Émile Lahoud a reçu hier, en son domicile, une délégation du Hezbollah composée de Mohammad Raad et Ali Ammar en présence de son fils Émile Émile Lahoud. Photo Dalati et Nohra
S'attardant d'autre part sur la situation politique interne, M. Fneich a déclaré que le pays a réussi à dépasser les clivages et à redonner de l'élan aux institutions grâce à « l'entente » ; mais il a d'autre part dénoncé un problème endémique, celui qui a émaillé les « quatre années précédentes » : l'ingérence des pays étrangers dans les affaires internes du pays. Il a noté une « incitation » contre la résistance et « des projets externes qui vont à l'encontre de l'intérêt du pays ». « Au Liban, il y a un gouvernement qui a obtenu la confiance inégalée du Parlement », a-t-il dit, avant d'ajouter que celui qui veut avoir des relations avec ce pays doit passer par le « gouvernement libanais ». M. Fneich a en outre critiqué l'initiative du parti Kataëb tendant à obtenir l'annulation par le Conseil constitutionnel de l'article 6 de la déclaration ministérielle. « Certaines personnes veulent continuer à être sous le feu des médias, alors ils s'expriment de manière non constitutionnelle et contraire aux lois » a indiqué M. Fneich, tout en reconnaissant que cette démarche n'aura pas « d'impact sur le travail gouvernemental ni ne changera le cours des choses au Liban ».

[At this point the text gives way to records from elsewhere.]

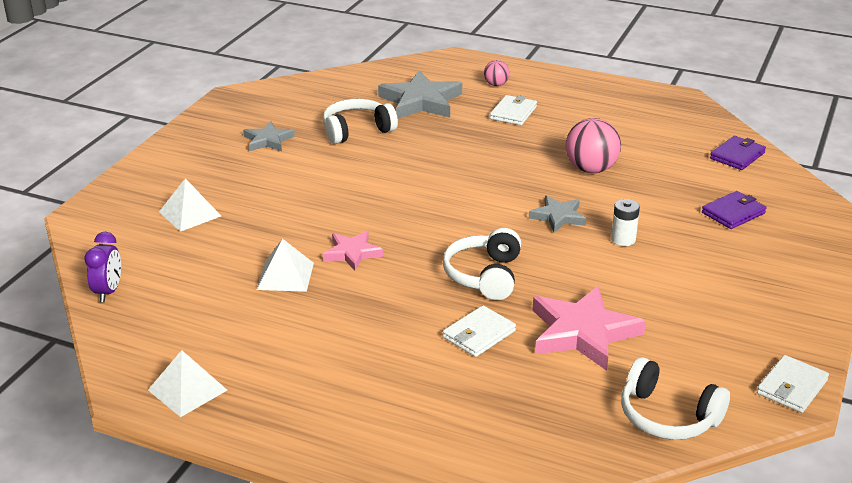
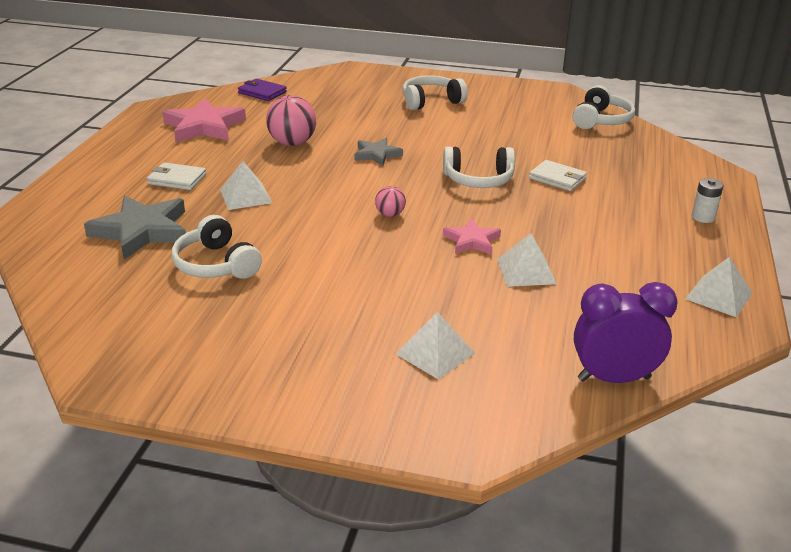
camera: 100 degrees left, 0 degrees up
(108, 292) = (614, 378): purple clock -> purple clock, size x1.59
(268, 140) = (243, 325): grey star -> none
(473, 143) = (246, 196): none -> white pyramid
(496, 84) = (105, 191): pink ball -> pink ball (390, 214)
(583, 333) = (532, 144): pink star -> pink star (204, 126)
(623, 239) = (403, 131): white battery -> white battery (703, 217)
(724, 270) = (431, 101): none -> white headphones
(733, 213) = (352, 96): purple wallet -> none
(792, 387) = (548, 90): white wallet -> none

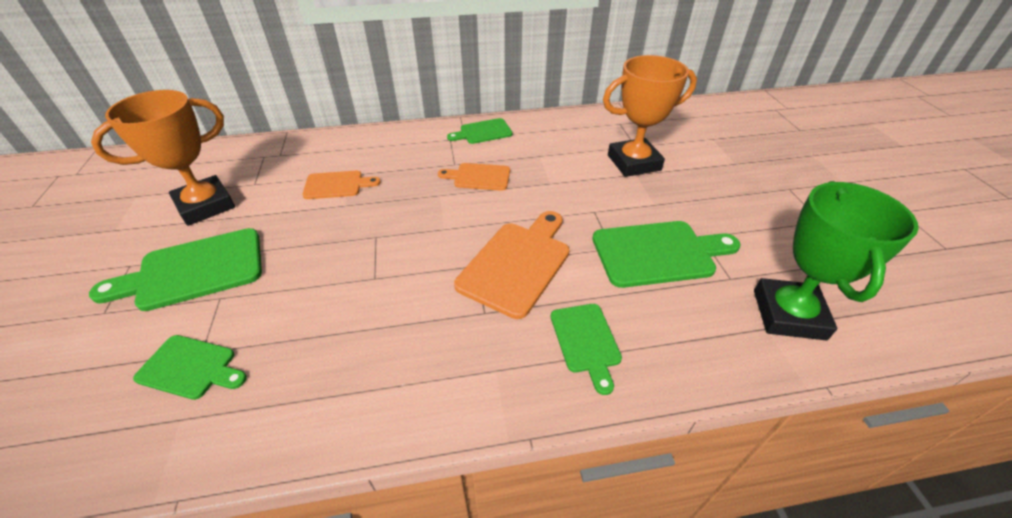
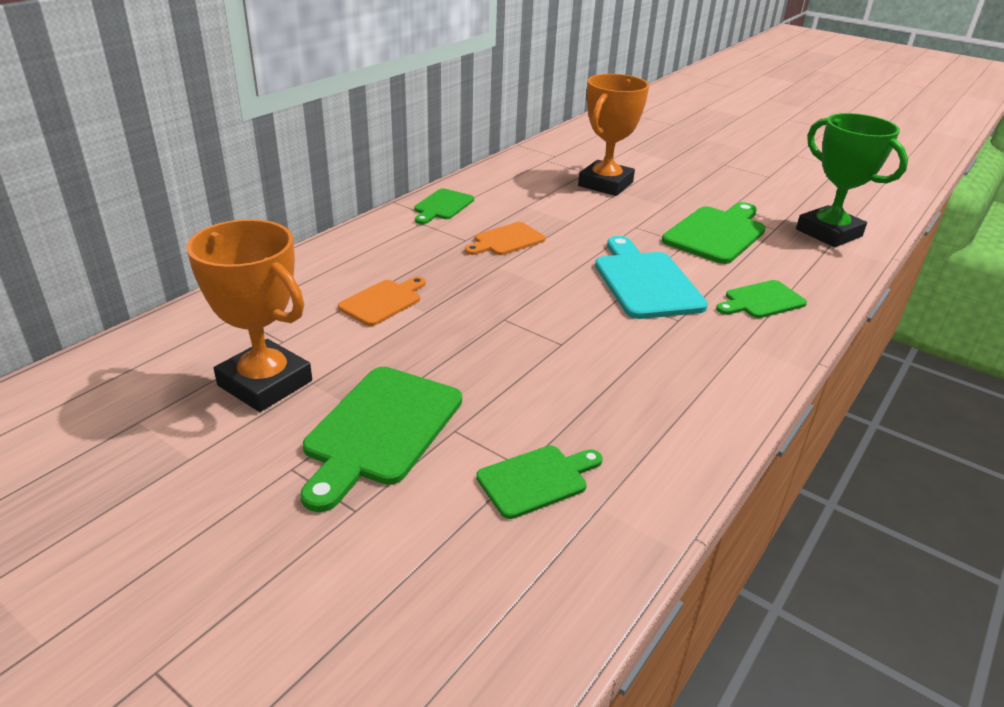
camera: 45 degrees left, 10 degrees down
(205, 205) = (265, 383): orange trophy -> orange trophy turned 60 degrees counterclockwise
(517, 264) = (645, 282): orange cutting board -> turquoise cutting board
(586, 341) = (761, 300): green cutting board -> green cutting board turned 120 degrees clockwise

Le chef du bloc parlementaire du Hezbollah, Mohammad Raad, a souligné de son côté hier que « le rôle de la résistance et son positionnement stratégique » doit être discuté « autour de la table de dialogue », quant à « son droit à défendre » le territoire, il ne peut être l'objet d'un débat, « ni sur le plan moral, ni international, ni sur aucun autre plan ». M. Raad a en outre souhaité que le pays puisse tirer profit du climat actuel favorable pour « jeter à nouveau les bases de l'État » sur la base de l'entente nationale, ce qui permettra à l'État de « prendre ses responsabilités et de remplir le rôle qui est le sien ».

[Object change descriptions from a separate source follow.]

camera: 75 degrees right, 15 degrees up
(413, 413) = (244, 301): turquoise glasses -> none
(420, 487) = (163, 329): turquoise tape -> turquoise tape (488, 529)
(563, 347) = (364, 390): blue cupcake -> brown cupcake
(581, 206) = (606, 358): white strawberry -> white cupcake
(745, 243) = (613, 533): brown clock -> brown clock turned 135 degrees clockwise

Le vice-président du Conseil supérieur chiite, cheikh Abdel Amir Kabalan, a quant à lui exhorté les Libanais à « coopérer » et à « se réconcilier » tout en s'éloignant du « fanatisme ». « Nous avons aujourd'hui plus que jamais besoin de refaire les comptes et de tirer les leçons du passé pour bâtir l'avenir du Liban », a ajouté le dignitaire chiite.
Par ailleurs, l'ancien président de la République, Émile Lahoud, a estimé hier de sa résidence de Baabdate que le climat d'entente règne actuellement dans le pays et a souhaité que celle-ci puisse être durable tout en se consolidant.